Dr. Komorowski retiring
By AMY KALVIG
Throughout his career, he delivered well over 10,000 babies, while focusing on preventative medicine for women.
It’s been a remarkable career, but it’s time for this obstetrician/gynecologist to settle down and retire, so by the end of 2012, Frank Komorowski, M.D., will retire.
“I’m retiring for medical reasons,” he said recently.
Komorowski was diagnosed with pancreatic cancer in December of 2010, and had surgery the next month.
After undergoing chemotherapy, radiation and another chemotherapy, things seemed to be going well until this past September, when he learned the cancer had metastasized to his liver.
Then, last month, while undergoing another round of chemotherapy, Komorowski developed pneumonia. It was at that time that he, and his wife, Dr.
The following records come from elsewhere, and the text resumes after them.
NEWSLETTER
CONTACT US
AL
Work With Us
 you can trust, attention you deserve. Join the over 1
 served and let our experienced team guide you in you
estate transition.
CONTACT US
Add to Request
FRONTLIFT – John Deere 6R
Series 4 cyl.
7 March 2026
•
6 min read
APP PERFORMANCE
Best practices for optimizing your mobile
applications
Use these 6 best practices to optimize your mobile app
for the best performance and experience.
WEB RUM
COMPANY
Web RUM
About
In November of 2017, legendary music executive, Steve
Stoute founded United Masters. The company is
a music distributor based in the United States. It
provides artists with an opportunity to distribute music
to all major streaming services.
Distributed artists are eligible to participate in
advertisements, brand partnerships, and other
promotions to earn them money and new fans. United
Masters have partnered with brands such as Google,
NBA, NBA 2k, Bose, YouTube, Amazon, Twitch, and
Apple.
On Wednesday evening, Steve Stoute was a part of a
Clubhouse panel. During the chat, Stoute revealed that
Mary J. Wall, discussed his retirement.
“I want this to be a smooth transition, and to make sure my patients are well taken care of,” Komorowski said.
He plans to see patients until the end of December, then his office will remain open, but no patients will be seen.
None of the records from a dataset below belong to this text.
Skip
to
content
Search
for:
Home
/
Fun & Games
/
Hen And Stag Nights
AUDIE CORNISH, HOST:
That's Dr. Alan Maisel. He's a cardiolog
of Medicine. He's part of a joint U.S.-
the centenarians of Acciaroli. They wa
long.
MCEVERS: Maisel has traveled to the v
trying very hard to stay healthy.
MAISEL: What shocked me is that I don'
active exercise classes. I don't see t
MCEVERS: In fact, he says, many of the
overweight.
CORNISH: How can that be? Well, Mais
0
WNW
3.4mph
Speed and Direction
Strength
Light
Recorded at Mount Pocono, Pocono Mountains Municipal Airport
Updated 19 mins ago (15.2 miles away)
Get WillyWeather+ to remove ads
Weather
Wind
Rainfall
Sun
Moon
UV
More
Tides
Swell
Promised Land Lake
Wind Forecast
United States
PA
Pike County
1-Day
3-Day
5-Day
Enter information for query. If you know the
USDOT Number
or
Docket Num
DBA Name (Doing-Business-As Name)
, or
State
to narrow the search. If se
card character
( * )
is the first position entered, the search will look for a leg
“At the start of 2013, it will be time to get the rest of my life in order,” he said.
He and his wife, a radiologist and attorney, have been married for 30 years.
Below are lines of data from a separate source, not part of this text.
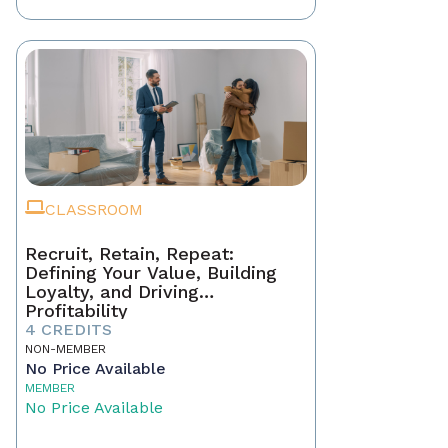
CLASSROOM
Recruit, Retain, Repeat:
Defining Your Value, Building
Loyalty, and Driving
Profitability
4 CREDITS
NON-MEMBER
No Price Available
MEMBER
No Price Available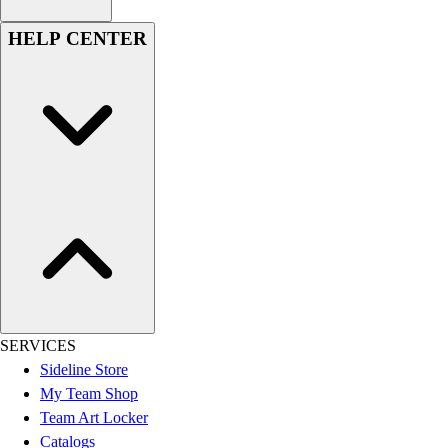
HELP CENTER
SERVICES
Sideline Store
My Team Shop
Team Art Locker
Catalogs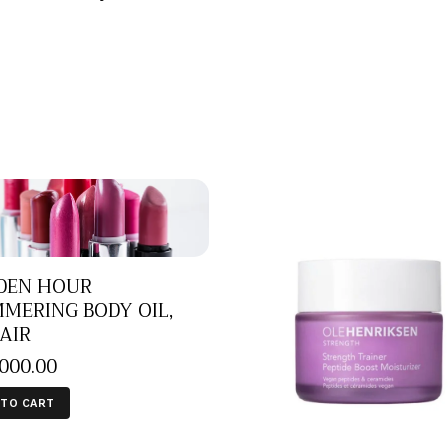
DEN HOUR
MERING BODY OIL,
AIR
,000
.
00
 TO CART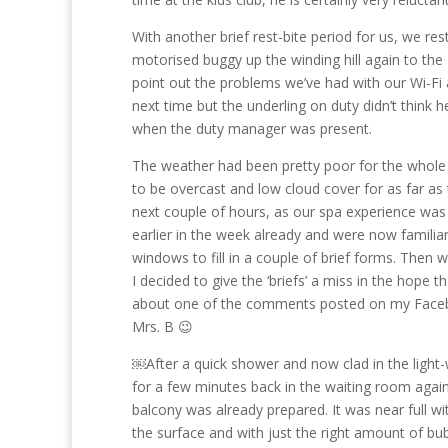
With another brief rest-bite period for us, we res
motorised buggy up the winding hill again to the
point out the problems we’ve had with our Wi-Fi 
next time but the underling on duty didn’t think
when the duty manager was present.
The weather had been pretty poor for the whole
to be overcast and low cloud cover for as far as 
next couple of hours, as our spa experience was
earlier in the week already and were now familiar 
windows to fill in a couple of brief forms. Then
I decided to give the ‘briefs’ a miss in the hope 
about one of the comments posted on my Faceboo
Mrs. B 😉
￼After a quick shower and now clad in the ligh
for a few minutes back in the waiting room agai
balcony was already prepared. It was near full with
the surface and with just the right amount of bubb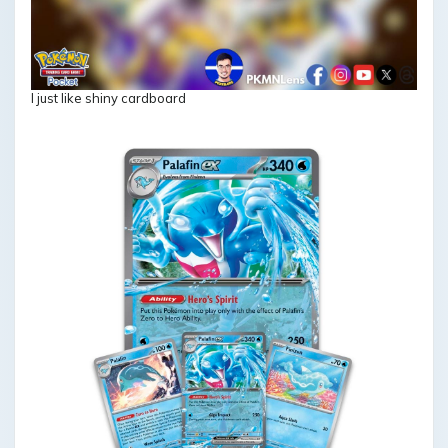
I just like shiny cardboard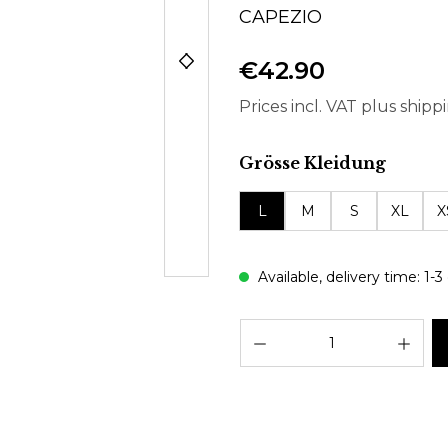
CAPEZIO
€42.90
Prices incl. VAT plus shipp
Select
Grösse Kleidung
L
M
S
XL
X
Available, delivery time: 1-3
Prod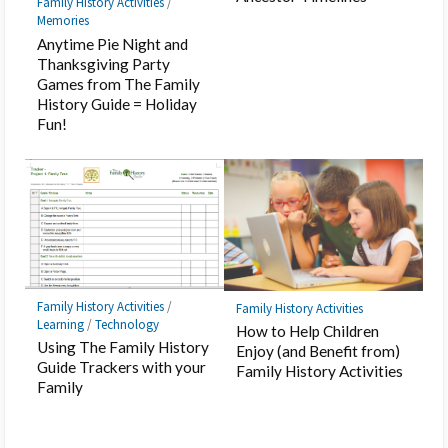
Family History Activities
/
Memories
Anytime Pie Night and
Thanksgiving Party
Games from The Family
History Guide = Holiday
Fun!
Family History Activities
/
Family History Activities
Learning
/
Technology
How to Help Children
Using The Family History
Enjoy (and Benefit from)
Guide Trackers with your
Family History Activities
Family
“I always joke and say, ‘It’s been the best 25 years of my life,’” he said with a chuckle.
Komorowski spoke passionately of his two sons, Michael and John, and his wife.
“Besides being my wife, she is also my best friend,” Komorowski said through tears.
Making sure that his sons and wife are situated is part of what Komorowski plans to accomplish during his retirement.
“My wife won’t be burdened with anything,” he said.
But getting his affairs in order isn’t all he has planned for his retirement.
“I have several projects lined up,” he said. “Ten years ago, I created a “bucket list,” but I took another look at it, and realistically scratched a few things from the list.”
Some of the things that remain on that list are a trip to Paris, France, a week in Spain and a river tour of Moscow-St. Petersburg.
“And there are a couple of books I’d like to write,” Komorowski said. “I’ve been a published author, having written a book called Electron Probe Microanalysis, but that was a long time ago, and the book is out of print now.”
Such a topic may seem strange, until one realizes that Komorowski’s first degrees were in mathematics and metallurgical engineering.
“I worked for two years at Boeing as a materials engineer,” he said.
He made a switch to study medicine after he became less interested in that field.
“I studied medicine at the oldest medical school in the world,” Komorowski said of the University of Salamanca, in Spain, which has been around since the 14th century.
His decision to study medicine stemmed from an altruistic perspective.
“I like to think I’m old school in that I went into the field to help people,” Komorowski said.
And, he decided to study obstetrics and gynecology because of the nature of the field.
“It’s a nice field to go into. Gynecology is the stalwart of preventative healthcare,” he said. “The patients you see are, for the most part, healthy, and, are looking to stay healthy.”
Women, in general, are good at getting their annual exams, but, “men just don’t do that,” he added.
Komorowski, who has an honorary law degree from Widener University, also said that there is much joy in his field of medicine.
“I’ve helped to bring over 10,000 babies into the world,” he said with a smile.
It can also be said that Dr. Komorowski has changed many lives for the better.
“I’ve been able to cure many problems via surgery,” he said.
Another aspect of Komorowski’s life that enables him to help is through his dedication to altruism.
A wine connoisseur, Dr. Komorowski, and his wife have developed a deep appreciation for fine wine.
“At one point in time, we owned around 49,000 bottles of wine,” he said, indicating that he currently owns about eight to 10,000 bottles.
Much of the wine Komorowski owns comes from Europe, and, more specifically, Germany.
“We came to know a family there who had a nice wine cellar,” he said, explaining that Europeans don’t move around as often as Americans do, so the wine stays in the same family, and in the same cellars for decades, which, ultimately, maintains the integrity of the wine.
Komorowski’s passion for wine extends beyond his own enjoyment.
“We use the wine cellar a lot for donations to charity,” he said.
The biggest event in which the Komorowskis partake is the Nashville Wine Auction’s l’Eté du Vin which is held annually in Nashville to help raise money for the American Cancer Society for Children.
“At l’Eté du Vin, they auction off dinners, trips and wine,” Komorowski explained. “It raises about $1 million for them, and we like that it’s for the children.”
Other organizations to which Komorowski donates wine include the Lyric Opera in Chicago, Russian Orchestra in San Francisco and Meals on Wheels.
Komorowski’s office, 1355 W. Main St., Suite D, Bellevue, will remain open for the transferring of patients, but no patients will be seen after Jan. 1.